[TASK MATERIAL]
↓

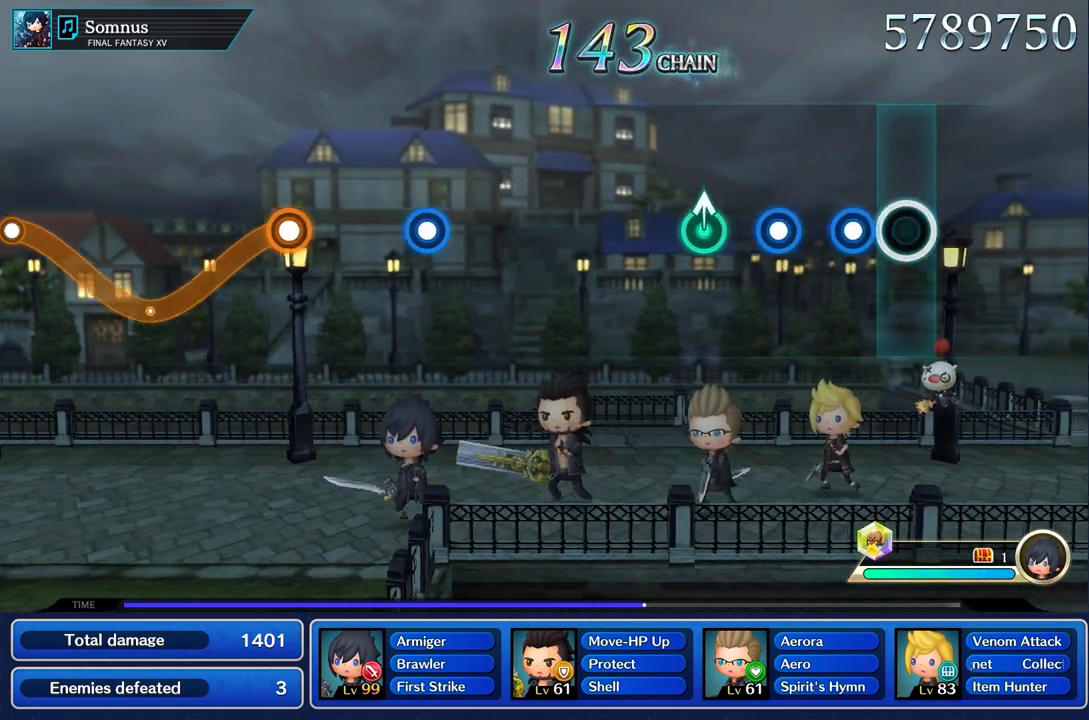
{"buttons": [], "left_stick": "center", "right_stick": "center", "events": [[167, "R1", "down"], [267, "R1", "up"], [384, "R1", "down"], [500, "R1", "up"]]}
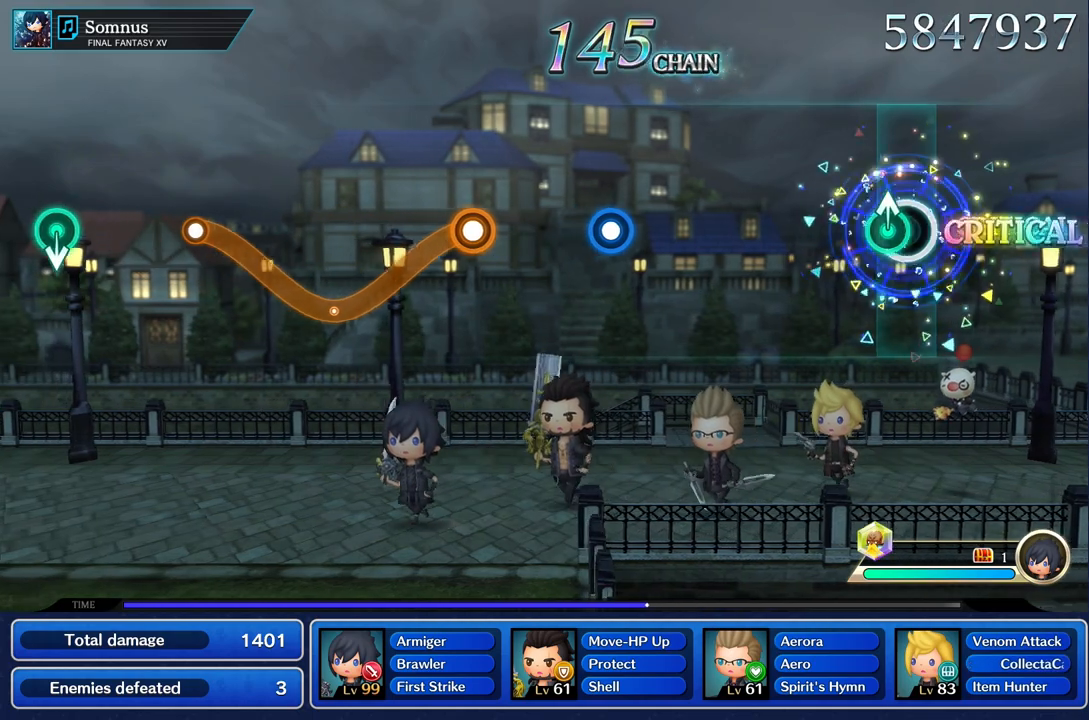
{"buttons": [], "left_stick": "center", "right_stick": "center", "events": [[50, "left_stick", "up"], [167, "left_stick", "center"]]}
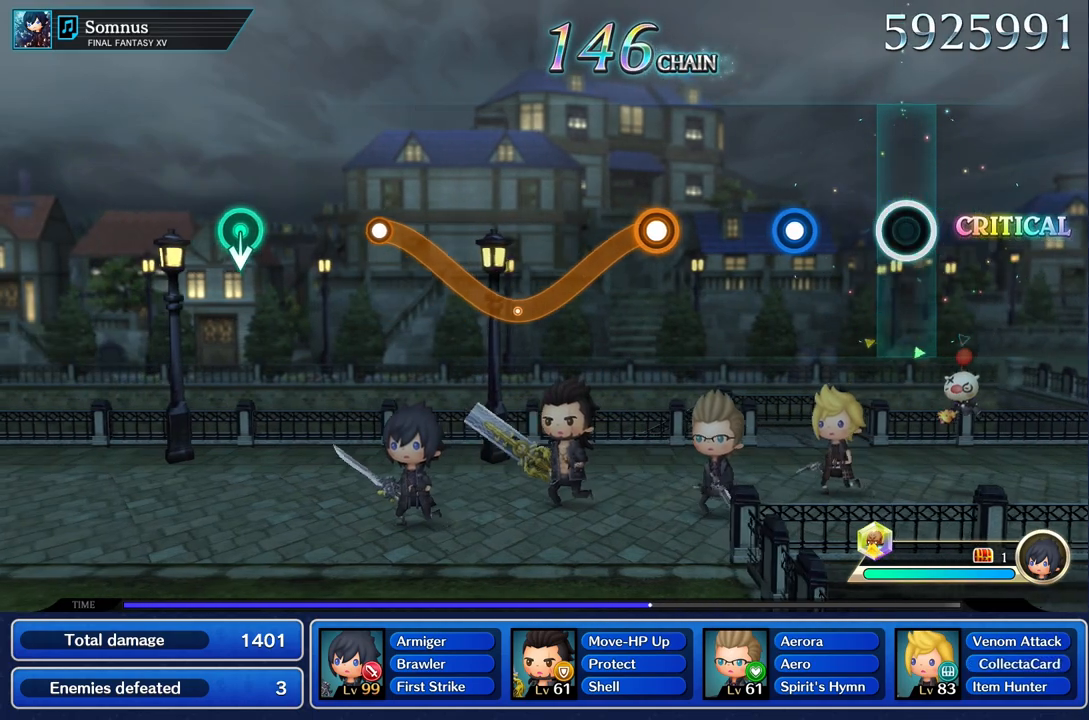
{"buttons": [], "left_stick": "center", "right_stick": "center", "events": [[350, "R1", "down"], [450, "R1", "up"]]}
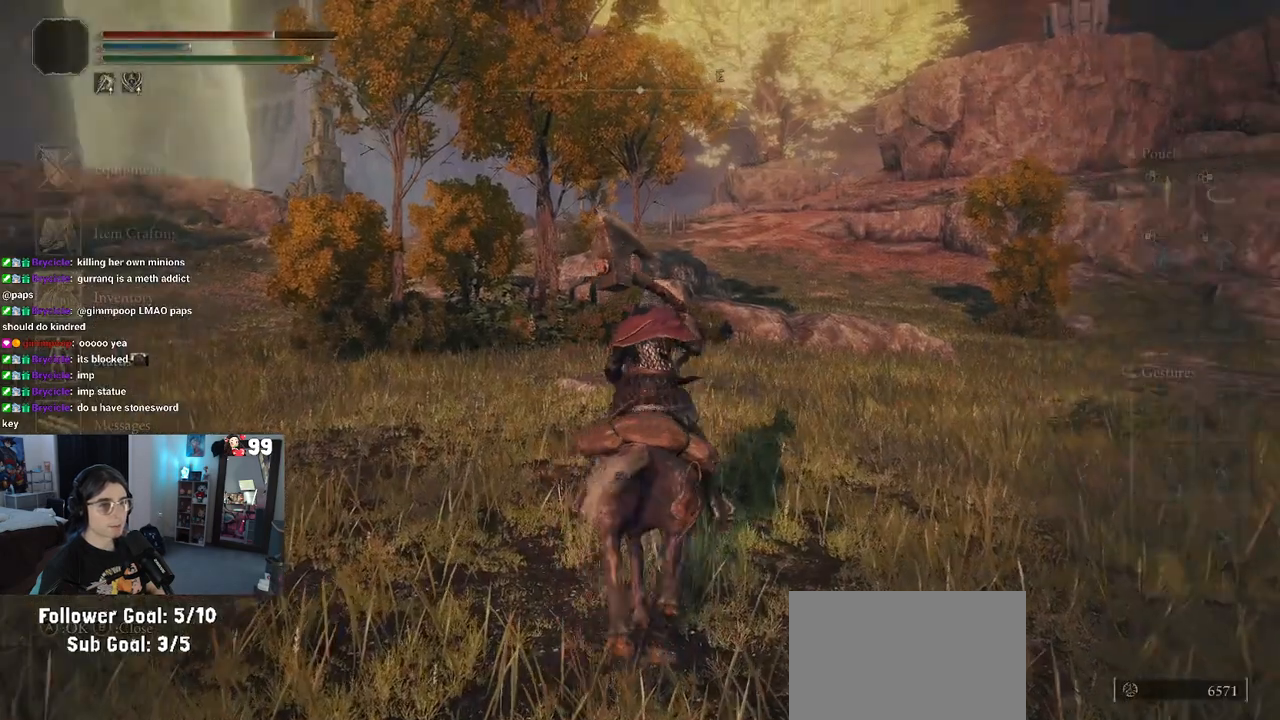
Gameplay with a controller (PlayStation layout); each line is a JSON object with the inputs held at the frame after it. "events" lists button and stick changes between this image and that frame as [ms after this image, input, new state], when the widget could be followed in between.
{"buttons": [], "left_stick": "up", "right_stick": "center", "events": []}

↑
↓

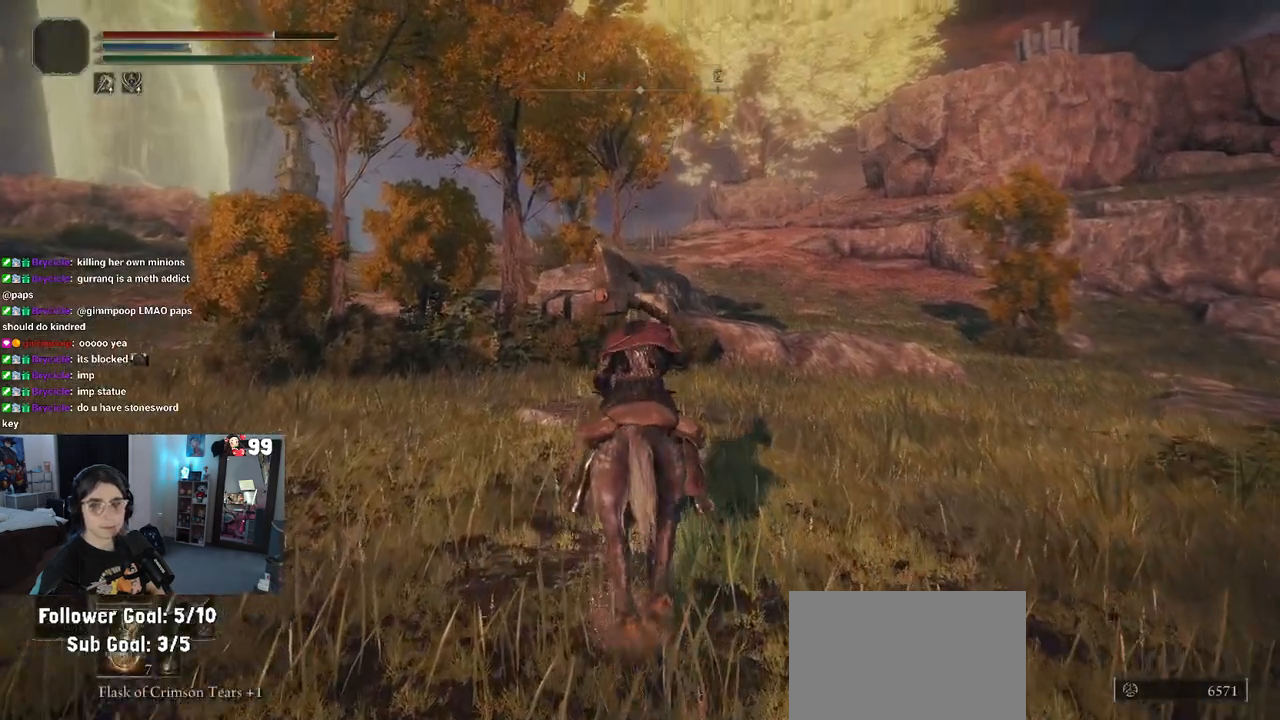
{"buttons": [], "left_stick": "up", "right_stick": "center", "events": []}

↑

[WHAT YOU HAVE TO DO] Count up every line above that has the word "center" in it; answer with the number alone.

[FINISHED EXERCISE] 5